**Excerpt provided**.
Harold Grovesteen's SATK package is a worthy tool, and I am happy to field questions, particularly about the BFP examples.

Steve

Dec 17 '18 14:12 srorso

This is definitely a case of "no good deed goes unpunished".

Dec 17 '18 15:12 wably

This is definitely a case of "no good deed goes unpunished".

(LOL!) I just asked a simple question! :)

Dec 17 '18 20:12 Fish-Git

@wably : I just committed some minor tweaks (*) to your code, mostly pertaining to rewording of comments to make them shorter and fit within 72-80 characters, but also some very minor coding tweaks too (but only a few!) in a few places too.

I hope you don't mind. :/

(*) I Just can't help myself sometimes! I'm convinced it's a form of OCD that just compels me to do sh^htuff like this. It's hard to control. :(

Dec 18 '18 22:12 Fish-Git

Fish, I reviewed your changes and I am fine with them. Now that I can see how you want things to look I can make a better effort to comply with it. Actually, if you published a 'coding standards' document for that sort of thing, then it would be a lot easier to follow the guideline - if the look of the code is important to you.

Dec 18 '18 22:12 wably

Actually, if you published a 'coding standards' document for that sort of thing, then it would be a lot easier to follow the guideline - if the look of the code is important to you.

**Data listing**.
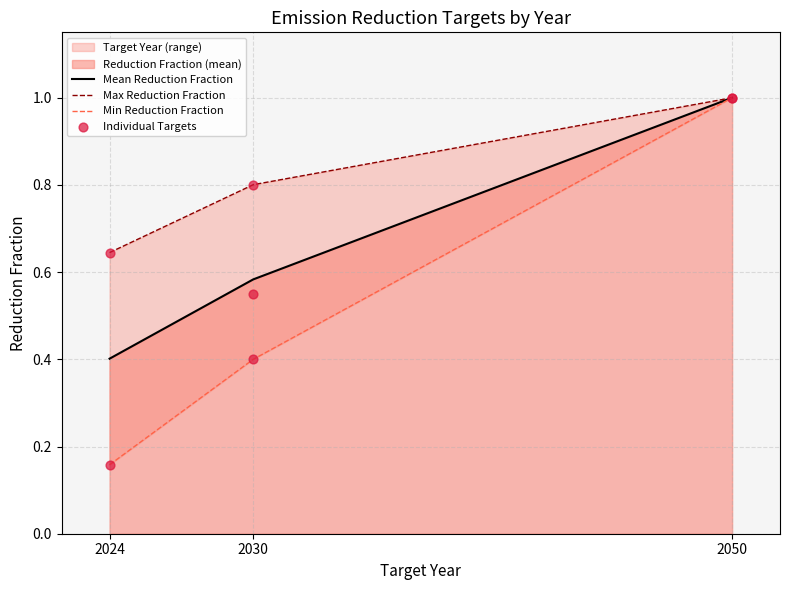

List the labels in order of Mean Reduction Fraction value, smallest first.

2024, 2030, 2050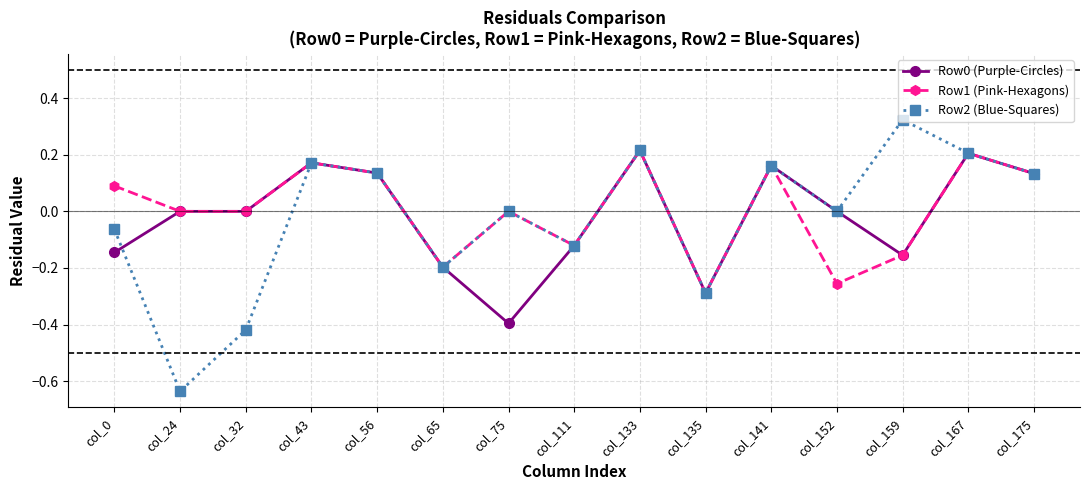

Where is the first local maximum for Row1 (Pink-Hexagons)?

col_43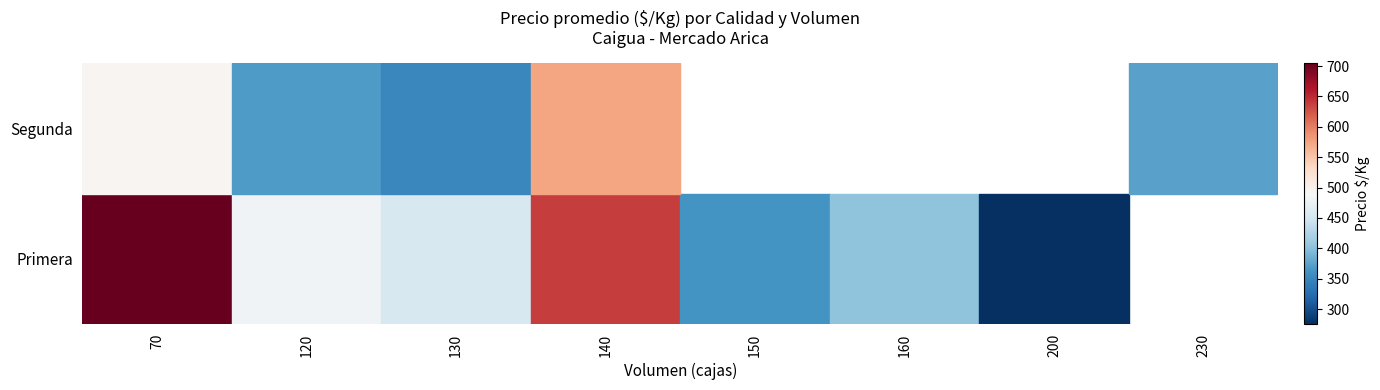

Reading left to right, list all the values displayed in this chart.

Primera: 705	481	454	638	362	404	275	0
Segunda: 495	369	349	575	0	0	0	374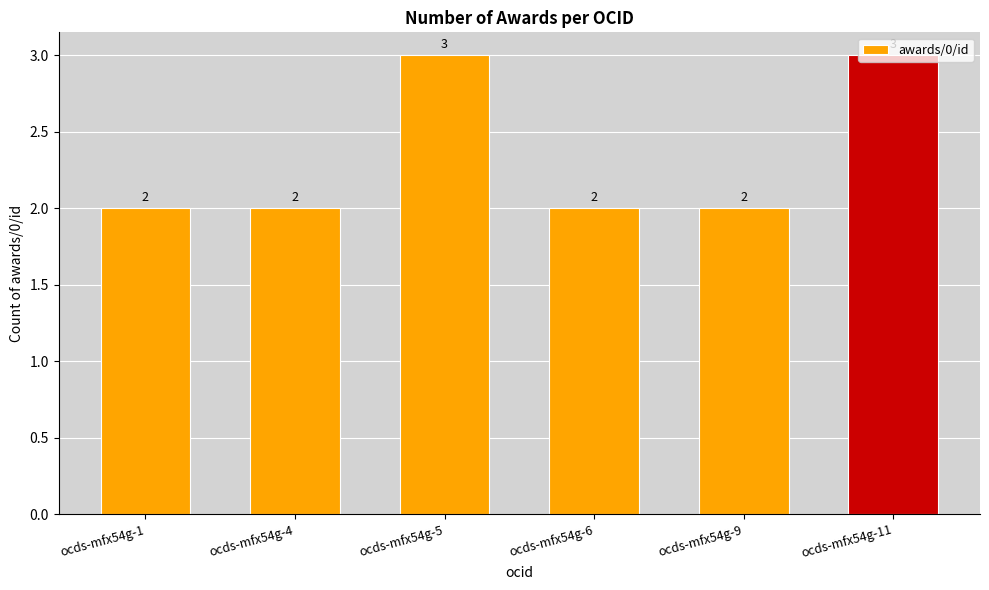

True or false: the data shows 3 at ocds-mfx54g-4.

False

**Required actions**.
[1] In the forum thread, explain why the comments in the code were reworded.
[2] In the forum thread, what kind of document does the person who reviewed the changes suggest publishing?
[3] Pick up the forum thread about the code tweaks and write what comes next.

**Answers by task**.
[1] The comments were reworded to make them shorter so they would fit within 72-80 characters.

[2] A 'coding standards' document.

[3]
The only real coding standard that exists doesn't really officially exist anywhere (i.e. it isn't documented anywhere). It's mostly just two things:

No tabs. Use spaces instead.
Braces should be on separate lines.

Everything else is just what I would call common sense programming:

Try to make your code simple and clear.
Use comments where needed. (what's obvious to you might not be to others!) (*)
Refrain from using explicit values. Use #define constants instead.
Don't repeat yourself. Create a callable function instead.
Don't abuse macros. Use inline functions instead. (**)
Don't be afraid to use blank lines to break up logical sequences of code. (***)
Etc...

There's probably some more I could probably add but that's good enough for now.

(*) This is especially important when there is anything that is even remotely "subtle". If something has to be done in a certain way because doing it differently would break something somewhere else, then that is definitely something that should be well commented!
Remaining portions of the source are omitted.